利用气候再分析和遥感数据，在印度地区一级进行基于机器学习的水稻产量预测的可行性

本研究旨在调查基于机器学习的产量预测模型能否在水稻收获前几个月预测印度地区级的 Kharif 季节水稻产量。研究方法包括在印度 247 个水稻产区 20 年的气候、卫星和水稻产量数据上训练 19 种机器学习模型，如 CatBoost、LightGBM、Orthogonal Matching Pursuit 和 Extremely Randomized Trees。结果和结论概念验证机器学习管道的结果表明，水稻产量的预测具有相当高的准确性，样本外 R2、MAE 和 MAPE 分别高达 0.82、0.29 和 0.16。这一性能优于其他国家和地区水稻产量建模相关文献中报告的测试集性能。此外，还进行了 SHAP 值分析，以推断模型中包含的气候和遥感变量的重要性和方向性影响。影响水稻产量的重要因素包括温度、土壤水量和叶面积指数。其中，八月份较高的温度与水稻产量的增加相关，尤其是当八月份叶面积指数也较高时。在这些结果的基础上，我们开发了一个概念验证仪表板，让用户可以轻松探索哪些地区的产量相对于上一年可能会上升或下降。仪表板显示，该模型在某些地区的表现可能优于其他地区。例如，预测产量与实际产量之间的绝对百分比误差从北阿坎德邦各县平均 7.1% 到北方邦平均 14.7%不等。意义本研究强调，决策者有可能考虑在农业预警系统的背景下推广和应用水稻产量预测的机器学习方法，以便在整个季节滚动提供及时的作物产量预测，从而使农业决策者有能力在灌溉调度、肥料施用和收获规划方面做出明智的选择，以优化作物产量和资源利用。

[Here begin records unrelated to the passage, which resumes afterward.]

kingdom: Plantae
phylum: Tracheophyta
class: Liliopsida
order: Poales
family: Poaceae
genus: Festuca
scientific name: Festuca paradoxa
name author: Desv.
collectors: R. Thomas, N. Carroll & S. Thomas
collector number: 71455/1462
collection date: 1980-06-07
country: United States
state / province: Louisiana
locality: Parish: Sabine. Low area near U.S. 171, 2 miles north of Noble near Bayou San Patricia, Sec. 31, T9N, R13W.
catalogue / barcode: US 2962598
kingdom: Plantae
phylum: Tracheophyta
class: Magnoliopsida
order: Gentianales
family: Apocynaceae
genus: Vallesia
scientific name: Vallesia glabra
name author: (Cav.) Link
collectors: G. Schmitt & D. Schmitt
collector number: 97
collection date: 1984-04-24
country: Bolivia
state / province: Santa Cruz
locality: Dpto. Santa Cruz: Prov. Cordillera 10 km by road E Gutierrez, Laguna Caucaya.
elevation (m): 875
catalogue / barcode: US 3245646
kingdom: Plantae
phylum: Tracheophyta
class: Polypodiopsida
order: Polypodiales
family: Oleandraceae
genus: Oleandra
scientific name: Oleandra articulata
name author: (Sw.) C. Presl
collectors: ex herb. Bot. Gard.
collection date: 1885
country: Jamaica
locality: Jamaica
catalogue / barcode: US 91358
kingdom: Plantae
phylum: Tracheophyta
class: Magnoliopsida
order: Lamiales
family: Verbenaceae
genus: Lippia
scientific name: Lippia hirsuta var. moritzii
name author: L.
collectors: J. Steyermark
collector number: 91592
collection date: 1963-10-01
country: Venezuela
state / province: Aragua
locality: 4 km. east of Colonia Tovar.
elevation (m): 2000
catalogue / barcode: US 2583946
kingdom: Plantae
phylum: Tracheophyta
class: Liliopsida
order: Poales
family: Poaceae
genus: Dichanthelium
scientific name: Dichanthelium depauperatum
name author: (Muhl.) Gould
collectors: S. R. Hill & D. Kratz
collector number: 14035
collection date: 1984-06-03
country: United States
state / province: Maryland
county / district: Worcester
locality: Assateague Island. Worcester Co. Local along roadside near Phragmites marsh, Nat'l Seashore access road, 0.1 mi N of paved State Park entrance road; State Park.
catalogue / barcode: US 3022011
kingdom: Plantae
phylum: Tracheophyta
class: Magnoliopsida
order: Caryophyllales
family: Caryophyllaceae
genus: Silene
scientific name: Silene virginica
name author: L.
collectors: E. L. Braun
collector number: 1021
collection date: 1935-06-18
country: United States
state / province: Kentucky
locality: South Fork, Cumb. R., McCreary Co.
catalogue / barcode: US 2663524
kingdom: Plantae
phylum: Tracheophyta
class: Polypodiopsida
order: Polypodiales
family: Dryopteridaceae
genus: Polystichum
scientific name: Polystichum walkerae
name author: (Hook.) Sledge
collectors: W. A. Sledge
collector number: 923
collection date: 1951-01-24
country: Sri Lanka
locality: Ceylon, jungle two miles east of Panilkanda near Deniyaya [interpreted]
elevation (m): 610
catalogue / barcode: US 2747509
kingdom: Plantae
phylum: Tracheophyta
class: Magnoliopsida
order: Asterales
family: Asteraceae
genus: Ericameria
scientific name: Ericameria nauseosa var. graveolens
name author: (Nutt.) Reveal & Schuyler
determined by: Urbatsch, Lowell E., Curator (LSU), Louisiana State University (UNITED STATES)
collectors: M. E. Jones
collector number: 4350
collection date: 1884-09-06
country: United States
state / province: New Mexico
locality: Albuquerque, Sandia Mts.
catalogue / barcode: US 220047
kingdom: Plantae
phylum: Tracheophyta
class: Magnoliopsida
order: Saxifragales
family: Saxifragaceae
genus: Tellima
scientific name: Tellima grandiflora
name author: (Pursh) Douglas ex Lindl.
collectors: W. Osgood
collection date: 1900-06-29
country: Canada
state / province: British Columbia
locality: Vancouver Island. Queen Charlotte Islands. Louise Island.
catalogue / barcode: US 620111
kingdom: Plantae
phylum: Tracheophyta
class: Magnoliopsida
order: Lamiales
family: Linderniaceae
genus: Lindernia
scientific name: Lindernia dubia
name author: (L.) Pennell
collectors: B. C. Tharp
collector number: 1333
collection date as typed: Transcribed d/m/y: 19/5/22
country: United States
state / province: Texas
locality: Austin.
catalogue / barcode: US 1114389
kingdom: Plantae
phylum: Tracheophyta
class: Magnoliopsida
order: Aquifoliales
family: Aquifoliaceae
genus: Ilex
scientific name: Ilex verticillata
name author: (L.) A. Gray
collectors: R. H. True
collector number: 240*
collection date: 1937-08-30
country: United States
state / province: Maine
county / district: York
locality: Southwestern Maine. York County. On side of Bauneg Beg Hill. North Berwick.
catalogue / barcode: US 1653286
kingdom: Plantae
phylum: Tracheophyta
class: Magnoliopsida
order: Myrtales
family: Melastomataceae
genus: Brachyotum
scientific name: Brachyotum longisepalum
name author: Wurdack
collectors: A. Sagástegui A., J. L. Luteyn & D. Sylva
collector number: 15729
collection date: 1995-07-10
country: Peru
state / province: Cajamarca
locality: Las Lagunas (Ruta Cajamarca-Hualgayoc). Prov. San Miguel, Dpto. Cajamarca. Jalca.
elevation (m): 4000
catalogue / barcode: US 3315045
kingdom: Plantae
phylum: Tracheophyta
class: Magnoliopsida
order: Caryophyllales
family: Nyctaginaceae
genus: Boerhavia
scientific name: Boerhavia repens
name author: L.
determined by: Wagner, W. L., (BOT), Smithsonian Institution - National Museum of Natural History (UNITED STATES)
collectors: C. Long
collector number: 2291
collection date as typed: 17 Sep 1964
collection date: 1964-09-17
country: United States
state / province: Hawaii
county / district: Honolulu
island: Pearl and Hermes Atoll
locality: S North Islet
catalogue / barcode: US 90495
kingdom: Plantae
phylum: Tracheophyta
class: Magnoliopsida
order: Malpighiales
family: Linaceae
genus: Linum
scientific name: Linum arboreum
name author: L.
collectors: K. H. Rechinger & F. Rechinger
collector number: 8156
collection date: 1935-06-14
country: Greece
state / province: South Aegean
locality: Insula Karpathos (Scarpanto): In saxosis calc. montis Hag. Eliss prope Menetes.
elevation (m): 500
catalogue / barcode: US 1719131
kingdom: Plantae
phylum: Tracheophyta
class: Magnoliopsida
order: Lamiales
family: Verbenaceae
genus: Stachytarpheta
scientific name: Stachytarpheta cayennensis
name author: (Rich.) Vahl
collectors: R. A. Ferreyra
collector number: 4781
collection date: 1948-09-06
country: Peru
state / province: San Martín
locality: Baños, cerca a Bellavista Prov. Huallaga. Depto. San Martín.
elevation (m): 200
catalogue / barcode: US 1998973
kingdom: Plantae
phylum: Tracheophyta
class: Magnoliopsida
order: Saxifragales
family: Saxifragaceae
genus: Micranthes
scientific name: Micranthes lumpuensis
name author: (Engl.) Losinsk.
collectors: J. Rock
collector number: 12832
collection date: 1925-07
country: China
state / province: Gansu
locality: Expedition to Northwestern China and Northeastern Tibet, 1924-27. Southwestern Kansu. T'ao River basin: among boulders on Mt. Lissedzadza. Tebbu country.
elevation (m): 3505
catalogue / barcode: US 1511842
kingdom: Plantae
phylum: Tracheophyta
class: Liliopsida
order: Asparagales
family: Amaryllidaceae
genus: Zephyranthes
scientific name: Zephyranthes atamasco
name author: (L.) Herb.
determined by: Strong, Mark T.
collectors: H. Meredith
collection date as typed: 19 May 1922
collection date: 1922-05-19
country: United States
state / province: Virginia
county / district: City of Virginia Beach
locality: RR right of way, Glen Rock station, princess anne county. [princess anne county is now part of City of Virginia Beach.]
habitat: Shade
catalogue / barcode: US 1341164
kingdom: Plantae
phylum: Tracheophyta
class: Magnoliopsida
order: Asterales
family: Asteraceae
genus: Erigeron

本文章由计算机程序翻译，如有差异，请以英文原文为准。

求助全文

约1分钟内获得全文去求助

来源期刊

Agricultural Systems 农林科学-农业综合

CiteScore

13.30

自引率

7.60%

发文量

174

审稿时长

30 days

期刊介绍： Agricultural Systems is an international journal that deals with interactions - among the components of agricultural systems, among hierarchical levels of agricultural systems, between agricultural and other land use systems, and between agricultural systems and their natural, social and economic environments. The scope includes the development and application of systems analysis methodologies in the following areas: Systems approaches in the sustainable intensification of agriculture; pathways for sustainable intensification; crop-livestock integration; farm-level resource allocation; quantification of benefits and trade-offs at farm to landscape levels; integrative, participatory and dynamic modelling approaches for qualitative and quantitative assessments of agricultural systems and decision making; The interactions between agricultural and non-agricultural landscapes; the multiple services of agricultural systems; food security and the environment; Global change and adaptation science; transformational adaptations as driven by changes in climate, policy, values and attitudes influencing the design of farming systems; Development and application of farming systems design tools and methods for impact, scenario and case study analysis; managing the complexities of dynamic agricultural systems; innovation systems and multi stakeholder arrangements that support or promote change and (or) inform policy decisions.